DOCUMENT »
Un ex-officier de la CIA condamné à deux ans de prison pour avoir divulgué le nom d’un responsable de la torture

Alors que Reporters Sans Frontières lance aujourd’hui le site "We Fight Censorship" censé lutter contre la censure, force est de constater que pour Bradley Manning, Julien Assange, ou ici John Kiriakou, les dénonciations de certaines pratiques dans un pays généralement présenté comme un modèle sont sanctionnées de façon à dissuader ceux qui seraient tentés de faire de même.


John Kiriakou


Un ex-officier de la CIA condamné à deux ans de prison pour avoir divulgué le nom d’un responsable de la torture

Des activistes pensent que la punition infligée à John Kiriakou est plus liée à ses révélations sur la pratique de la torture qu’au fait d’avoir dévoilé l’identité d’un agent de la CIA.

 

Par Natasha Lennard, le 23 octobre 2012 sur Salon.com.Traduit par François
 

L’ancien officier de la CIA John Kiriakou a plaidé coupable mardi pour avoir divulgué à la presse l’identité d’un "agent secret de la CIA". Kiriakou, qui a dénoncé le programme de l’Agence concernant les "renditions spéciales" (NdlR : ces "renditions" visent à transférer sans contrôle judiciaire des individus vers des pays pratiquant la torture et le meurtre) et l’utilisation du "Waterboarding" (simulation de noyade) lors des interrogatoires, purgera une peine de deux ans et demi de prison, mais l’accusation ne portait que sur la révélation de l’identité du responsable du programme d’interrogatoire Thomas Donahue Fletcher.

En effet, Kiriakou ayant plaidé coupable, le ministère public a abandonné toutes les autres charges et notamment celles relevant de la loi sur l’espionnage (Ndt : Cette loi, promulguée en 1917 puis amendée et complétée à de nombreuses reprises, est basée essentiellement sur la protection des informations relatives à la défense nationale – lesquelles informations ne peuvent être communiquées qu’aux seules personnes habilitées).

OBJECTIF »
Répondez à ces questions à partir de l'article sur John Kiriakou.
(a) Quel site Reporters Sans Frontières lance-t-il ?
(b) Qui est l'auteur de l'article original, et sur quel site a-t-il paru ?
(c) De quel responsable Kiriakou a-t-il révélé l'identité ?
Les entrées qui suivent n'ont aucun lien avec le document.

LISTE DES ENTRÉES »
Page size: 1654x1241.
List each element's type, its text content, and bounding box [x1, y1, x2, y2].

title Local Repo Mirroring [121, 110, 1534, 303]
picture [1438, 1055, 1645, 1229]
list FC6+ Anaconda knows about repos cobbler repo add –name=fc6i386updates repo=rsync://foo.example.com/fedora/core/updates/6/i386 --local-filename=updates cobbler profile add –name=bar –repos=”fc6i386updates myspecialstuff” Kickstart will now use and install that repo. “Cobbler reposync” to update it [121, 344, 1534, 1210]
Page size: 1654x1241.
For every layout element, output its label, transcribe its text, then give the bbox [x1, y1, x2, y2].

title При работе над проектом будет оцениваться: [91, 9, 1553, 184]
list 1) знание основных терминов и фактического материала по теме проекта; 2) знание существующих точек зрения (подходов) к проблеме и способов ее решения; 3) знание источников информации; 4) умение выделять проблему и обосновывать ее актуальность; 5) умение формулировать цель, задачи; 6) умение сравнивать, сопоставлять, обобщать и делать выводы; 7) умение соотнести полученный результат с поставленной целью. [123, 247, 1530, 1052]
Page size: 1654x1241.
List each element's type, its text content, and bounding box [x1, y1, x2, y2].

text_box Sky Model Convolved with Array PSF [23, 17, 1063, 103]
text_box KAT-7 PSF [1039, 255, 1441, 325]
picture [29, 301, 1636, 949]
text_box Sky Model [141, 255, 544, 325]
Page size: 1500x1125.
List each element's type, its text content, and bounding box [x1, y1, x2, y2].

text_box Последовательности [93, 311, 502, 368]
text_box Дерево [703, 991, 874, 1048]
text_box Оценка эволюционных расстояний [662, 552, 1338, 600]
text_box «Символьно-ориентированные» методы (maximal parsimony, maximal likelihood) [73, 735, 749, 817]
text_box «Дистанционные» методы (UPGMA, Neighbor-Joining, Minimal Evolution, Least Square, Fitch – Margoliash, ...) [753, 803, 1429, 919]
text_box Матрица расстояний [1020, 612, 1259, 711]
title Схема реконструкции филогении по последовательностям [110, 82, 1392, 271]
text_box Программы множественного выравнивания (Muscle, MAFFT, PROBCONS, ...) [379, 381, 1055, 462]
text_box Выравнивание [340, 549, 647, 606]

RÉPONSE ATTENDUE »
(a) Le site « We Fight Censorship ».
(b) Natasha Lennard, sur Salon.com.
(c) Thomas Donahue Fletcher, responsable du programme d'interrogatoire.